(Exercise description) In the listing below, the lines starting with the line with "X176306Y725099D01*" and going on through the line with "X190715Y716550D01*" are to be reproduced exactly, and only those.

(Data provided)
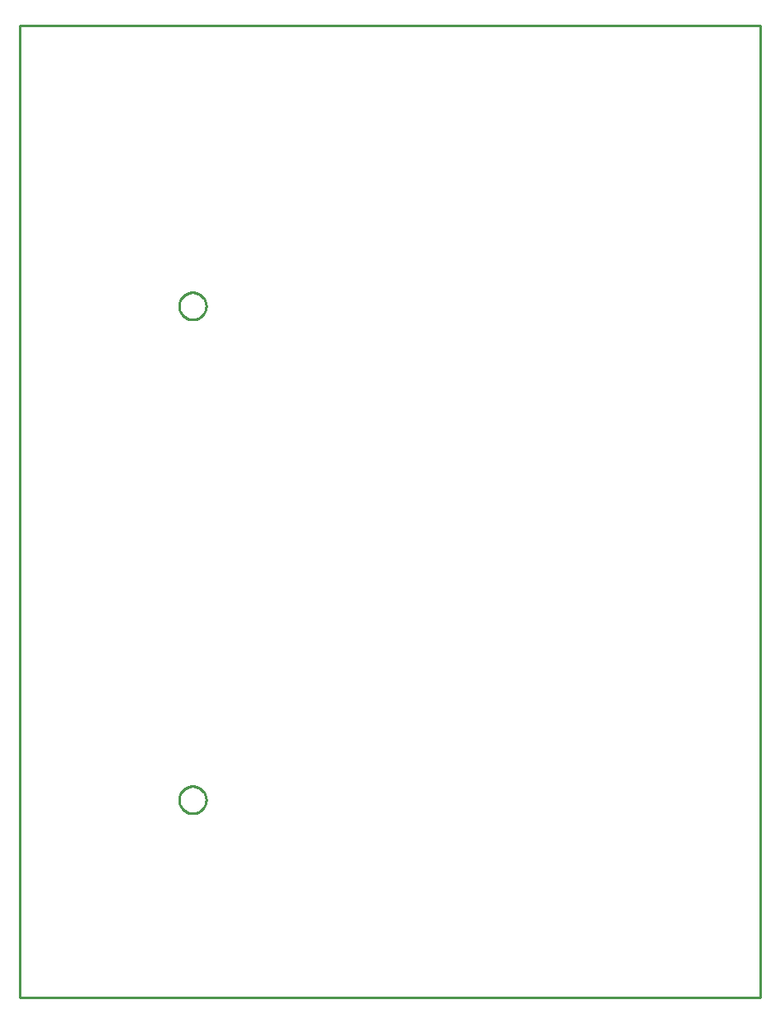
<source format=gbr>
G04 EAGLE Gerber RS-274X export*
G75*
%MOMM*%
%FSLAX34Y34*%
%LPD*%
%IN*%
%IPPOS*%
%AMOC8*
5,1,8,0,0,1.08239X$1,22.5*%
G01*
%ADD10C,0.254000*%


D10*
X0Y0D02*
X761800Y0D01*
X761800Y1000000D01*
X0Y1000000D01*
X0Y0D01*
X191770Y202701D02*
X191699Y201706D01*
X191557Y200718D01*
X191345Y199743D01*
X191064Y198785D01*
X190715Y197851D01*
X190300Y196943D01*
X189822Y196067D01*
X189283Y195228D01*
X188685Y194429D01*
X188031Y193675D01*
X187325Y192969D01*
X186571Y192315D01*
X185773Y191717D01*
X184933Y191178D01*
X184057Y190700D01*
X183150Y190285D01*
X182215Y189936D01*
X181257Y189655D01*
X180282Y189443D01*
X179294Y189301D01*
X178299Y189230D01*
X177301Y189230D01*
X176306Y189301D01*
X175318Y189443D01*
X174343Y189655D01*
X173385Y189936D01*
X172451Y190285D01*
X171543Y190700D01*
X170667Y191178D01*
X169828Y191717D01*
X169029Y192315D01*
X168275Y192969D01*
X167569Y193675D01*
X166915Y194429D01*
X166317Y195228D01*
X165778Y196067D01*
X165300Y196943D01*
X164885Y197851D01*
X164536Y198785D01*
X164255Y199743D01*
X164043Y200718D01*
X163901Y201706D01*
X163830Y202701D01*
X163830Y203699D01*
X163901Y204694D01*
X164043Y205682D01*
X164255Y206657D01*
X164536Y207615D01*
X164885Y208550D01*
X165300Y209457D01*
X165778Y210333D01*
X166317Y211173D01*
X166915Y211971D01*
X167569Y212725D01*
X168275Y213431D01*
X169029Y214085D01*
X169828Y214683D01*
X170667Y215222D01*
X171543Y215700D01*
X172451Y216115D01*
X173385Y216464D01*
X174343Y216745D01*
X175318Y216957D01*
X176306Y217099D01*
X177301Y217170D01*
X178299Y217170D01*
X179294Y217099D01*
X180282Y216957D01*
X181257Y216745D01*
X182215Y216464D01*
X183150Y216115D01*
X184057Y215700D01*
X184933Y215222D01*
X185773Y214683D01*
X186571Y214085D01*
X187325Y213431D01*
X188031Y212725D01*
X188685Y211971D01*
X189283Y211173D01*
X189822Y210333D01*
X190300Y209457D01*
X190715Y208550D01*
X191064Y207615D01*
X191345Y206657D01*
X191557Y205682D01*
X191699Y204694D01*
X191770Y203699D01*
X191770Y202701D01*
X163830Y711699D02*
X163901Y712694D01*
X164043Y713682D01*
X164255Y714657D01*
X164536Y715615D01*
X164885Y716550D01*
X165300Y717457D01*
X165778Y718333D01*
X166317Y719173D01*
X166915Y719971D01*
X167569Y720725D01*
X168275Y721431D01*
X169029Y722085D01*
X169828Y722683D01*
X170667Y723222D01*
X171543Y723700D01*
X172451Y724115D01*
X173385Y724464D01*
X174343Y724745D01*
X175318Y724957D01*
X176306Y725099D01*
X177301Y725170D01*
X178299Y725170D01*
X179294Y725099D01*
X180282Y724957D01*
X181257Y724745D01*
X182215Y724464D01*
X183150Y724115D01*
X184057Y723700D01*
X184933Y723222D01*
X185773Y722683D01*
X186571Y722085D01*
X187325Y721431D01*
X188031Y720725D01*
X188685Y719971D01*
X189283Y719173D01*
X189822Y718333D01*
X190300Y717457D01*
X190715Y716550D01*
X191064Y715615D01*
X191345Y714657D01*
X191557Y713682D01*
X191699Y712694D01*
X191770Y711699D01*
X191770Y710701D01*
X191699Y709706D01*
X191557Y708718D01*
X191345Y707743D01*
X191064Y706785D01*
X190715Y705851D01*
X190300Y704943D01*
X189822Y704067D01*
X189283Y703228D01*
X188685Y702429D01*
X188031Y701675D01*
X187325Y700969D01*
X186571Y700315D01*
X185773Y699717D01*
X184933Y699178D01*
X184057Y698700D01*
X183150Y698285D01*
X182215Y697936D01*
X181257Y697655D01*
X180282Y697443D01*
X179294Y697301D01*
X178299Y697230D01*
X177301Y697230D01*
X176306Y697301D01*
X175318Y697443D01*
X174343Y697655D01*
X173385Y697936D01*
X172451Y698285D01*
X171543Y698700D01*
X170667Y699178D01*
X169828Y699717D01*
X169029Y700315D01*
X168275Y700969D01*
X167569Y701675D01*
X166915Y702429D01*
X166317Y703228D01*
X165778Y704067D01*
X165300Y704943D01*
X164885Y705851D01*
X164536Y706785D01*
X164255Y707743D01*
X164043Y708718D01*
X163901Y709706D01*
X163830Y710701D01*
X163830Y711699D01*
M02*

</source>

(Solution to the problem)
X176306Y725099D01*
X177301Y725170D01*
X178299Y725170D01*
X179294Y725099D01*
X180282Y724957D01*
X181257Y724745D01*
X182215Y724464D01*
X183150Y724115D01*
X184057Y723700D01*
X184933Y723222D01*
X185773Y722683D01*
X186571Y722085D01*
X187325Y721431D01*
X188031Y720725D01*
X188685Y719971D01*
X189283Y719173D01*
X189822Y718333D01*
X190300Y717457D01*
X190715Y716550D01*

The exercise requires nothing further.